3) A Walking Culture

I’m aware there are places in the States where people still walk, but for the most part, it’s a rarity. I grew very accustomed to driving everywhere, even relatively short walks. I even drove to my gym that was a 20 minute walk away. To my gym!

Now the old train tracks in Jerusalem are essentially my backyard. I walk on them about an hour every day, and it’s always filled with people doing the same. I’m a happier person if I avoid cars and buses here. They are stressful and can get quite expensive. And with traffic and a whole lot of other variables, they strip you of control of your schedule.

Not only can I walk to every place I every want to be, but I’m joined by others doing the same. I love living in a culture that encourages and normalizes the best method of transportation ever created.

4) Dealing with the Big Stuff

Years ago I sat next to an American doctor who led a team of medical professionals to Haiti to deal with a humanitarian crisis following a giant earthquake. The team got together, and showed up with pride and joy to save the day… only to find Israel had long ago sent a team that was fully up and running and making the world a better place.

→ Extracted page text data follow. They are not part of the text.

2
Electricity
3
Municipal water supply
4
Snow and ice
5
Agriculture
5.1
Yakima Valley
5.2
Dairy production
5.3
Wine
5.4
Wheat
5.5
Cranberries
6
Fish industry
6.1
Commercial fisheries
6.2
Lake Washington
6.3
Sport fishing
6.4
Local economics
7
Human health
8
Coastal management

I’ve had enough experience here to avoid doctors’ offices to the best of my ability, but I can’t imagine a place I’d rather be if true tragedy struck. Perhaps Israel became what it is because of necessity, but there’s a reason this tiny nation could mobilize instantly and help another country across the world with seemingly no effort. It’s become a part of the country’s DNA.

When I see something terrible happen here, the first response time is off the charts and the quality of service is second to none. Years ago in Baltimore we rushed my son to the Emergency Room because of a possible broken nose. Six hours later, and $800 poorer, he was admitted so we could indeed find out his nose wasn’t broken. My experience in American Emergency Rooms is they’ve kind of forgotten the definition of the word “emergency”.

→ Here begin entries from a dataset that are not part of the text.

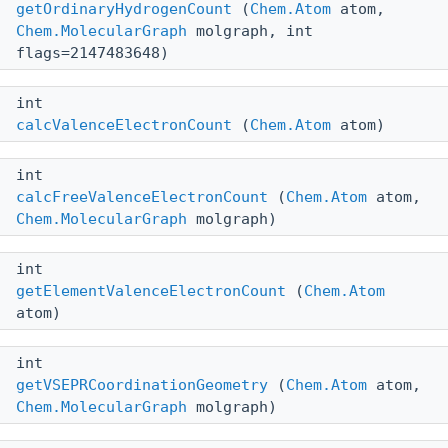
getOrdinaryHydrogenCount
(
Chem.Atom
atom,
Chem.MolecularGraph
molgraph, int
flags=2147483648)
int
calcValenceElectronCount
(
Chem.Atom
atom)
int
calcFreeValenceElectronCount
(
Chem.Atom
atom,
Chem.MolecularGraph
molgraph)
int
getElementValenceElectronCount
(
Chem.Atom
atom)
int
getVSEPRCoordinationGeometry
(
Chem.Atom
atom,
Chem.MolecularGraph
molgraph)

I hope I never need first responders or an emergency room… but if I do, I hope I’m in Israel.

5) Freedom of Children

I love that children seem to be released from their parent’s shackles a lot younger in Israel. I mean, they might still end up 30-year old adults who frequently go home for some home-cooked dinner and laundry, but that’s not what I’m referring to. I’m talking about walking around the streets and seeing young, young kids walking freely, without a care in the world, sometimes picking up groceries for the house or watching their even younger siblings.

It’s kind of like an even better version of what I remember from America in the 80s. Better because it’s even younger. Growing up we went to parks by ourselves and played on old, splintery contraptions, and had the time or lives. All of that has been replaced by boring, plastic monstrosities, and helicopter parents fearing child abduction. Nothing’s actually changed, except attitudes and perspectives.

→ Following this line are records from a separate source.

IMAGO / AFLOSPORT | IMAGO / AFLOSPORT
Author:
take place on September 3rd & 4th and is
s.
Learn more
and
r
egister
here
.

Kids need freedom to enjoy life and grow into well-adapted adults. A little goes a long way.

6) Hosting Couch Surfers

I haven’t been able to bring all of my hobbies with me from the States to Israel. But of everything that I did bring over, there is one that I’ve certainly made the most of in Israel, and that’s hosting Couch Surfers.

Don’t get me wrong. I loved hosting people in the States. And I certainly loved the people I met. But most people in Kansas City were just passing through, and unfortunately the biggest thing I was providing for them was safe lodging. In Israel I can provide an experience!

I have now taken countless people to see the Western Wall for the first time, showed them all around the city, and given insights into the culture and customs of the country.

Almost everyone who passed through my home in America was from the United States, whereas here I’ve hosted people from over 20 countries. I’m making interesting and incredible connections all over the world.

I’m no one’s first choice to be Jerusalem’s Ambassador, but for these scores of guests who stay in my home, I am committed to making sure their visit to Israel is as incredible as it could be. And watching people fall in love with Jerusalem makes me like it here a lot more as well.